Data excerpts:
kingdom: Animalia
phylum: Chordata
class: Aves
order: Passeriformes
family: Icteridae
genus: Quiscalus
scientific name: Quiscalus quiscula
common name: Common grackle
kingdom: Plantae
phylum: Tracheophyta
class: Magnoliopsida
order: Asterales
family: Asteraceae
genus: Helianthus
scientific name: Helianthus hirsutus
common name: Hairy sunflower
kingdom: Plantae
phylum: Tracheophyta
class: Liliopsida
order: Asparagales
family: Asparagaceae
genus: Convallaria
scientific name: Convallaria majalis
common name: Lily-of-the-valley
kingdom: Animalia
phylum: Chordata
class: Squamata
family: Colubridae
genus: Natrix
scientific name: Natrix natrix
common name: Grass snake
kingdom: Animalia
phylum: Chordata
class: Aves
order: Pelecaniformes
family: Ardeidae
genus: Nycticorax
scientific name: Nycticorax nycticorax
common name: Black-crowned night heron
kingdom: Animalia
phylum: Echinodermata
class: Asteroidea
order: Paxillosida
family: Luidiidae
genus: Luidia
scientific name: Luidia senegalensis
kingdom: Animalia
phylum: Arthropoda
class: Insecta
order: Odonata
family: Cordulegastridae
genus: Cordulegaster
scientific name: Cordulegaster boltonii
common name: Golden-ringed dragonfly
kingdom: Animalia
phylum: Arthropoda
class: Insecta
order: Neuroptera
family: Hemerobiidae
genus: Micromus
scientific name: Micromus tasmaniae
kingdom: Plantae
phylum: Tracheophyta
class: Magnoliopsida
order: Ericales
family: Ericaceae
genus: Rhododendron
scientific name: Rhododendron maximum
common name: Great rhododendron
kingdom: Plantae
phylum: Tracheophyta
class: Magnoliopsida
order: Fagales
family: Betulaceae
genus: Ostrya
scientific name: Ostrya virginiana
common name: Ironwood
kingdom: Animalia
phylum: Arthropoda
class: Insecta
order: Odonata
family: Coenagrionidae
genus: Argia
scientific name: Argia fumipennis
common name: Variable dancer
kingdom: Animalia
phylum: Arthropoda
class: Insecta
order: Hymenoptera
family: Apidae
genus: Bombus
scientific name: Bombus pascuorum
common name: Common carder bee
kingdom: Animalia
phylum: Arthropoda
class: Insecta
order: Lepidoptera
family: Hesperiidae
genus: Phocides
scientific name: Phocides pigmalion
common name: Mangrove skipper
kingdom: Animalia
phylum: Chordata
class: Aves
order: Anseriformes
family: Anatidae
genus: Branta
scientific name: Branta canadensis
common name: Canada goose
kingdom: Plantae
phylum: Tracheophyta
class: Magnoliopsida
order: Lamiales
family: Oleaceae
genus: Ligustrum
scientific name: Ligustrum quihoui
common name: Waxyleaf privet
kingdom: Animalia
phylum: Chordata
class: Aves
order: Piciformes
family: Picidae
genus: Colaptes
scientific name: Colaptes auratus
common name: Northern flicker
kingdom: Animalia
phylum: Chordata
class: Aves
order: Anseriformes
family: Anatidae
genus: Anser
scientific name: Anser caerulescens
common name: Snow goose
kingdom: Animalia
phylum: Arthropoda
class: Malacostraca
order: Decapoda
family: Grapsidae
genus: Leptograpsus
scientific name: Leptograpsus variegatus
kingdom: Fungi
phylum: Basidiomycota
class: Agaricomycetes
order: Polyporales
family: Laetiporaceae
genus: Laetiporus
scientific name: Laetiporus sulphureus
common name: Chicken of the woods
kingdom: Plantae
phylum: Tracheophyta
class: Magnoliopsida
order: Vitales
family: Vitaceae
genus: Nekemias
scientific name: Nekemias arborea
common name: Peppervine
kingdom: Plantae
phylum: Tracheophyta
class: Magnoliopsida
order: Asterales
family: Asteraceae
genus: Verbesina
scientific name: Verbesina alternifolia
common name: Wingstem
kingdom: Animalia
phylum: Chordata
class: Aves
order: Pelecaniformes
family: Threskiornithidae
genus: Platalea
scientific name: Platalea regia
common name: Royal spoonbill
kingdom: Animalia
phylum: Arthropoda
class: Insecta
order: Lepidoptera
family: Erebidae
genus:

Exercise details
Can you lay out the records from the line containing "common name: Snow goose" through the line containing "common name: Peppervine" as a two-column CSV with the headers field and value, one row per line? Put each entry in its own quoted field, with any line breaks turned into spaces.

Task result
field,value
"common name:","Snow goose"
"kingdom:","Animalia"
"phylum:","Arthropoda"
"class:","Malacostraca"
"order:","Decapoda"
"family:","Grapsidae"
"genus:","Leptograpsus"
"scientific name:","Leptograpsus variegatus"
"kingdom:","Fungi"
"phylum:","Basidiomycota"
"class:","Agaricomycetes"
"order:","Polyporales"
"family:","Laetiporaceae"
"genus:","Laetiporus"
"scientific name:","Laetiporus sulphureus"
"common name:","Chicken of the woods"
"kingdom:","Plantae"
"phylum:","Tracheophyta"
"class:","Magnoliopsida"
"order:","Vitales"
"family:","Vitaceae"
"genus:","Nekemias"
"scientific name:","Nekemias arborea"
"common name:","Peppervine"